He did not understand that a good gun is expensive; and that a second-hand gun by a first-class maker is much better value (and safer to use) than a cheap new gun.

Acting on his usual principle, he had bought a gun very cheap, “a splendid bargain which I have used the last ten years. I am not as strong as I once was so I bought a featherweight one.”

To buy a light, cheap gun is extremely dangerous. Only a very first-class maker can reduce the weight of a gun to its limit without risk of a burst, and the materials must be flawless.

When I saw the gun I was sorry I had offered to shoot it.
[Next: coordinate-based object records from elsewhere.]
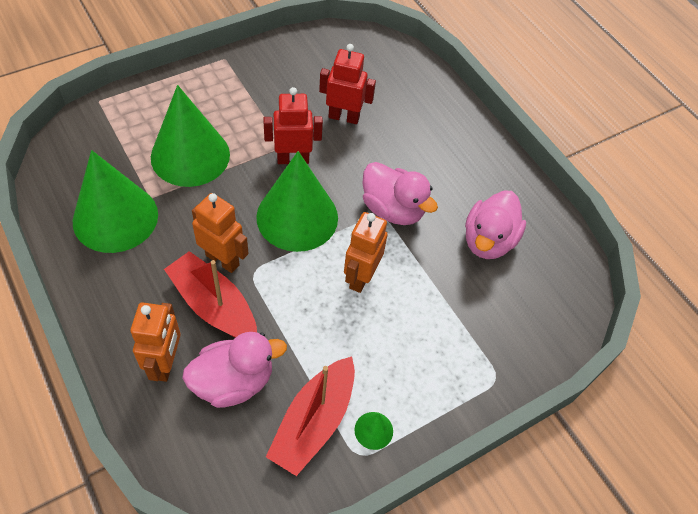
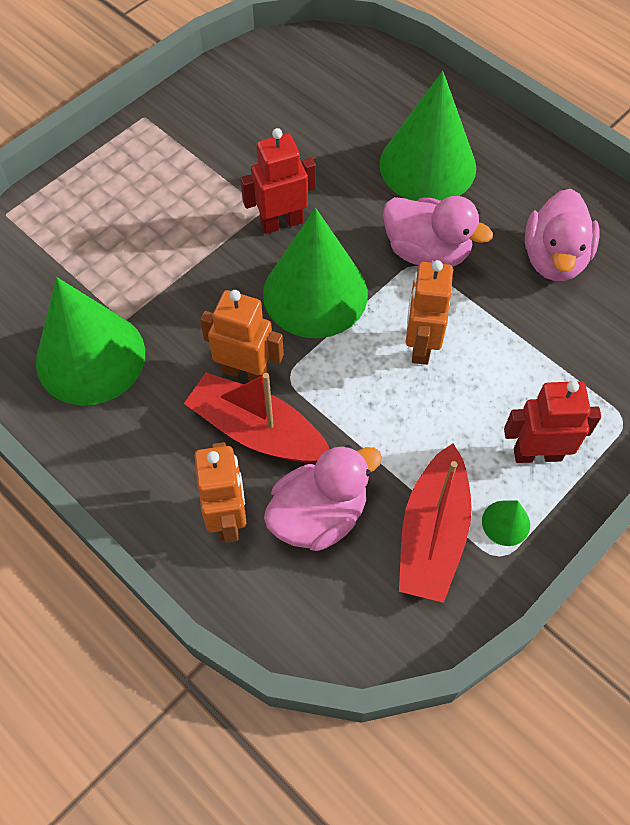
camera: 10 degrees left, 5 degrees up
(190, 155) = (152, 253): green cone -> green cone (427, 165)
(344, 117) = (323, 152): red robot -> red robot (537, 454)

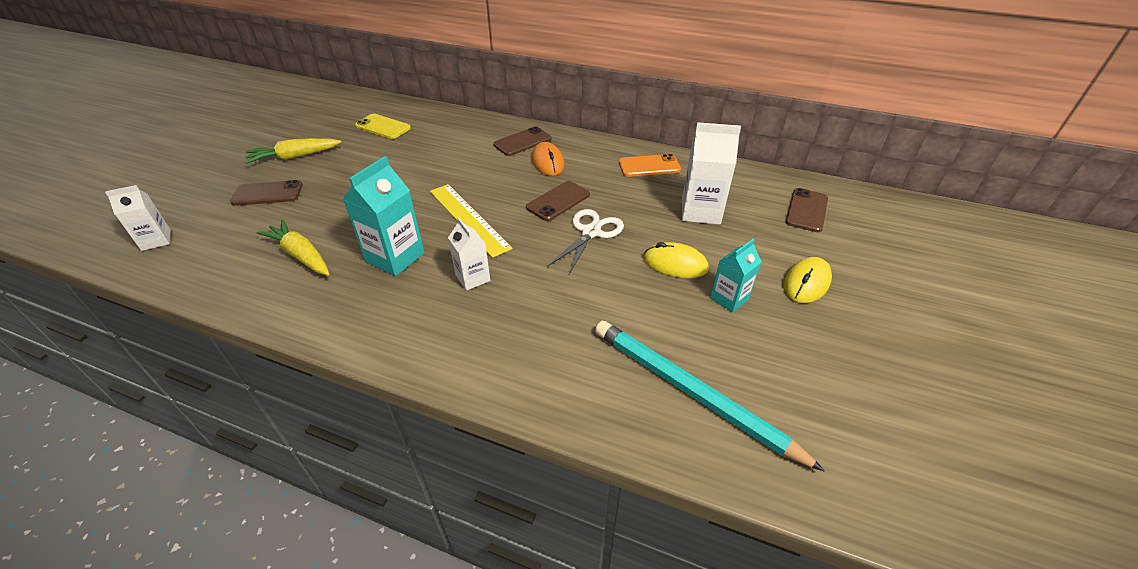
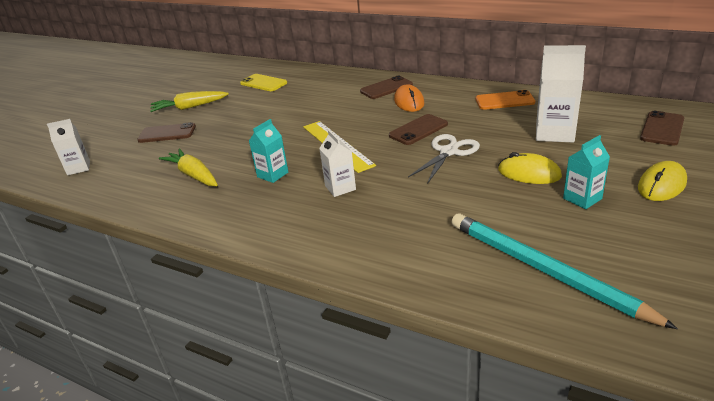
camera: 10 degrees right, 10 degrees down
(395, 257) = (272, 175): turquoise carton -> turquoise carton, size x0.62

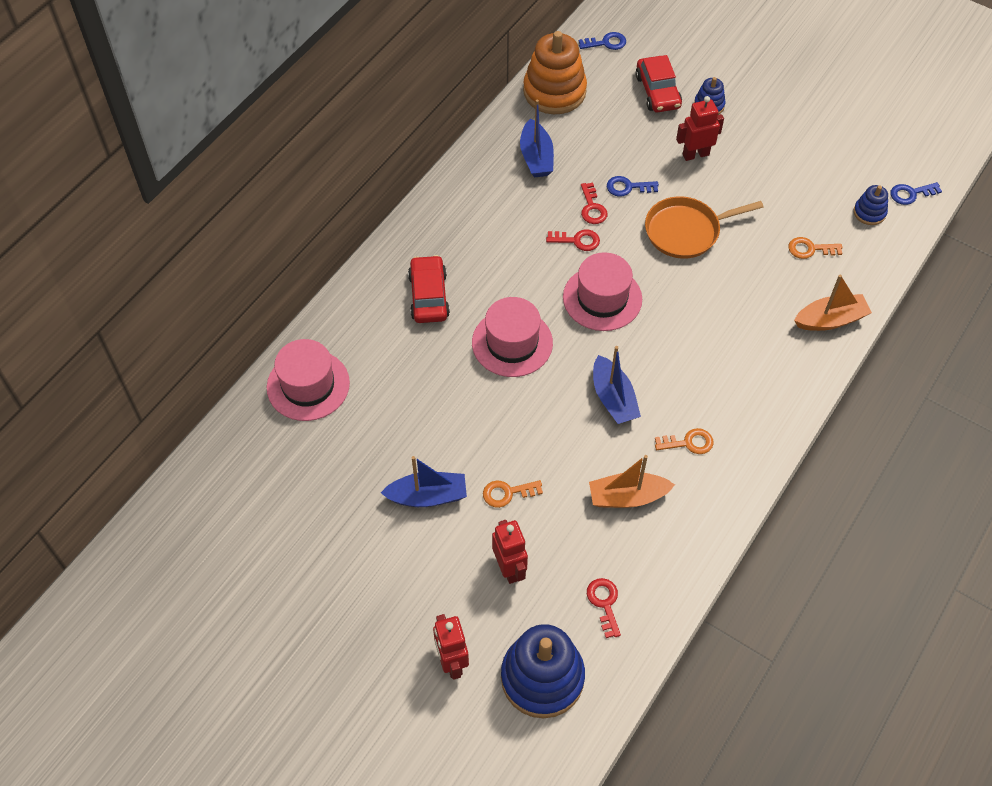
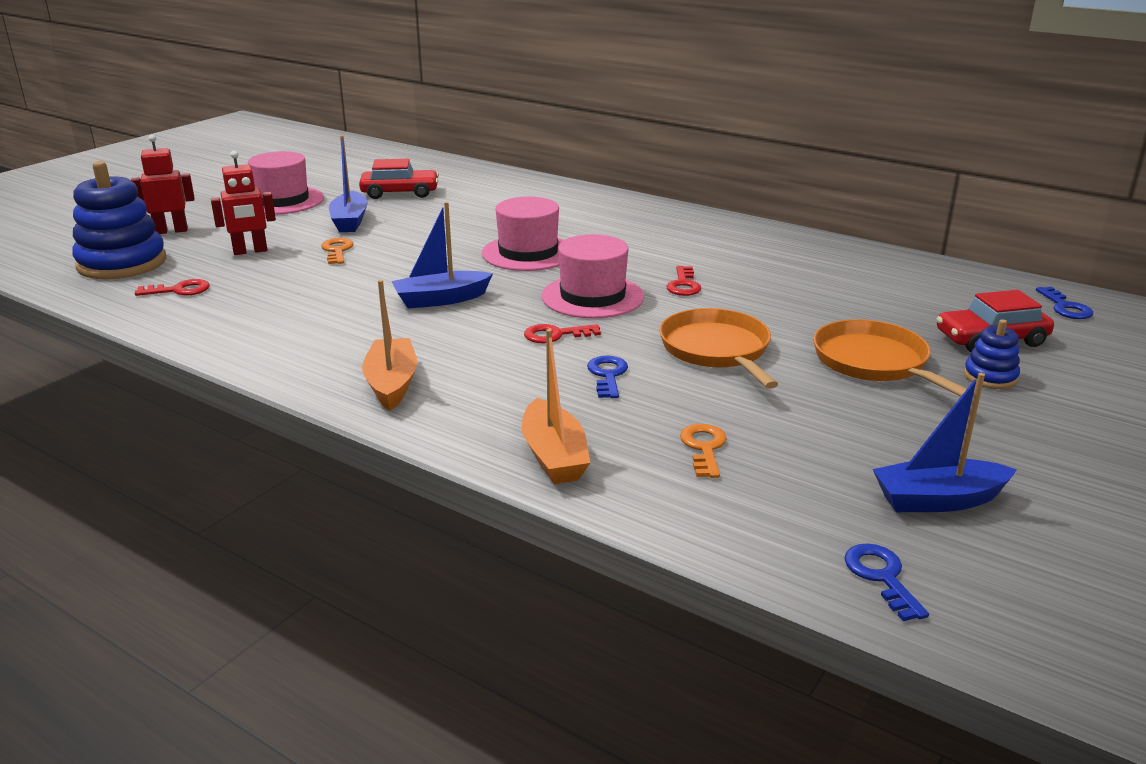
camera: 90 degrees right, 30 degrees down
(308, 385) = (488, 181): pink hat -> pink hat (282, 201)
(428, 296) = (592, 219): red car -> red car (400, 193)
(536, 157) = (814, 265): blue boat -> blue boat (938, 500)
(554, 91) = (939, 276): orange stacking toy -> none
(592, 208) = (741, 294): red key -> red key (555, 335)
(627, 187) = (786, 315): blue key -> blue key (607, 375)
(627, 497) = (303, 304): orange boat -> orange boat (392, 384)
(689, 443) = (362, 339): orange key -> none
(695, 154) = (874, 362): red robot -> orange pan
(869, 212) = (809, 518): blue stacking toy -> none

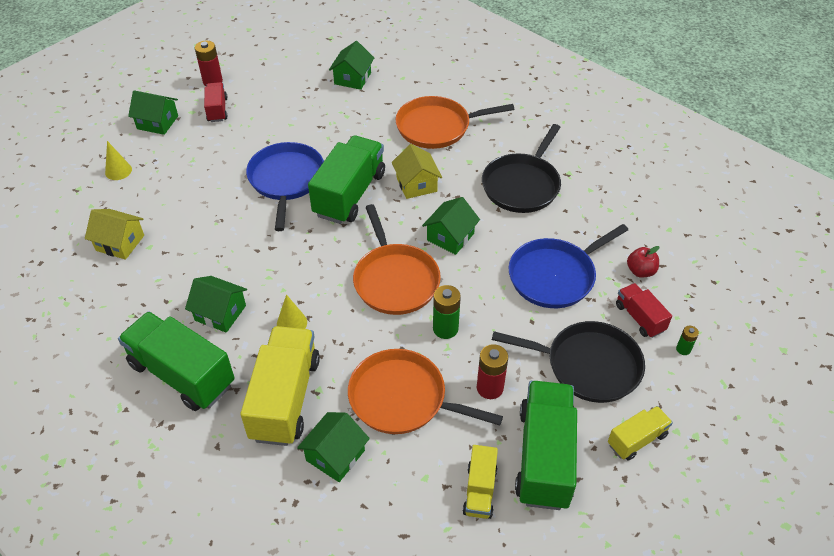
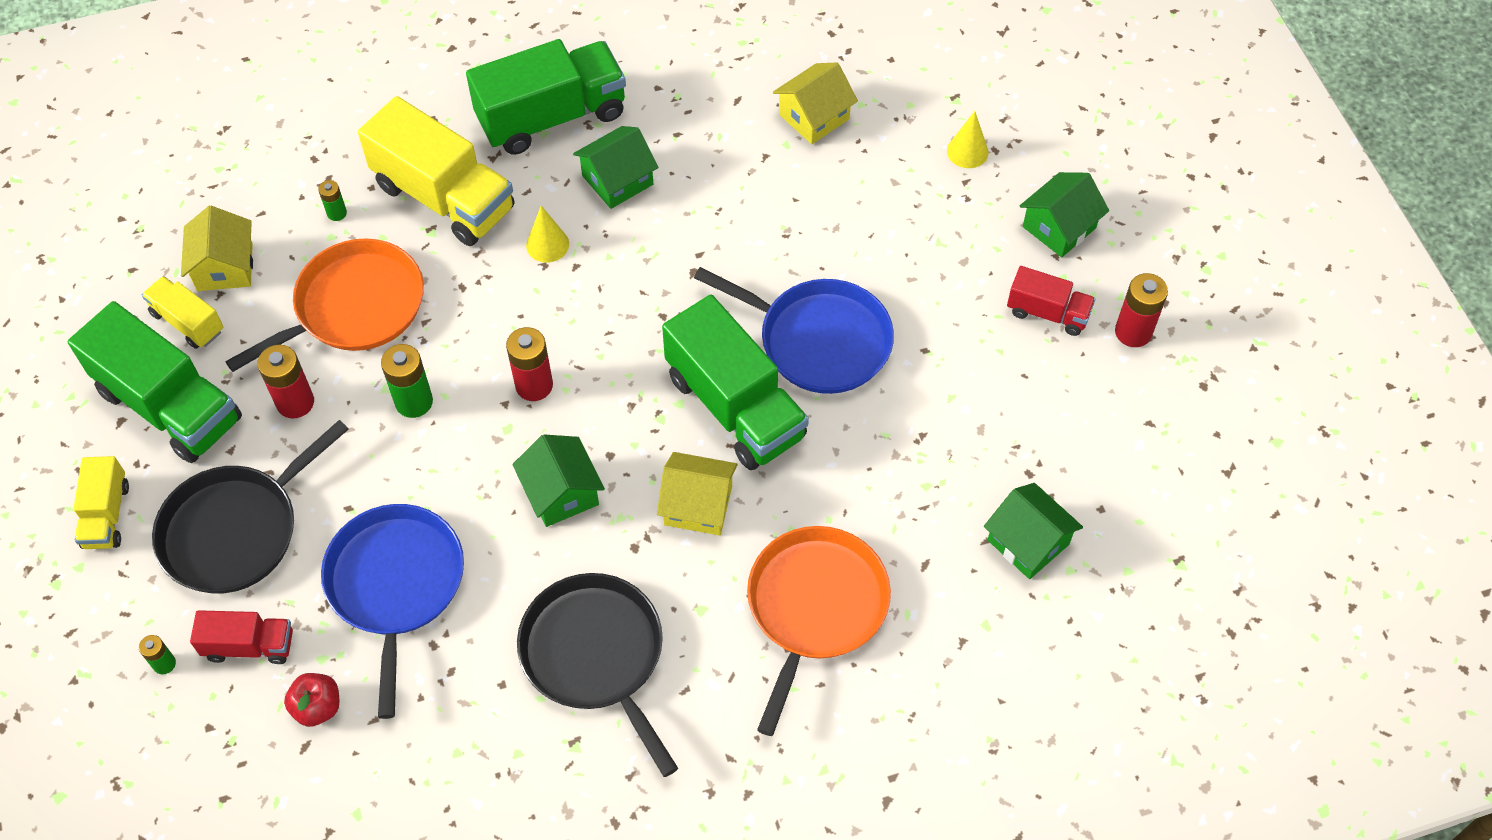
camera: 120 degrees right, 10 degrees up
(335, 455) = (337, 213): green house -> green battery
(395, 280) = (534, 385): orange pan -> red battery
(422, 498) = (225, 267): none -> yellow house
The barrels looked fearfully thin at the breech, of inferior metal, and rattled from bad fitting, when one succeeded in closing the gun.

The weakness of the gun, however, was made up by the strength of the cartridges, which were for pigeon shooting, and loaded with a full 1¼ ounces of shot and an enormous charge of nitro powder.

The gun had the proof mark for black powder only!

He was delighted with his cartridges and told me he had bought them at a great bargain from the executors of a celebrated pigeon shot recently deceased.

I ventured to suggest that it might be dangerous to shoot such a heavy charge of nitro powder out of a very light gun proofed only for black powder.

He said: “That’s nothing, I am not as active as I was and I was told these cartridges would kill much farther than lighter loaded ones, and how cheap they are!”

I, with many misgivings, had a clay pigeon thrown, but the gun refused to go off.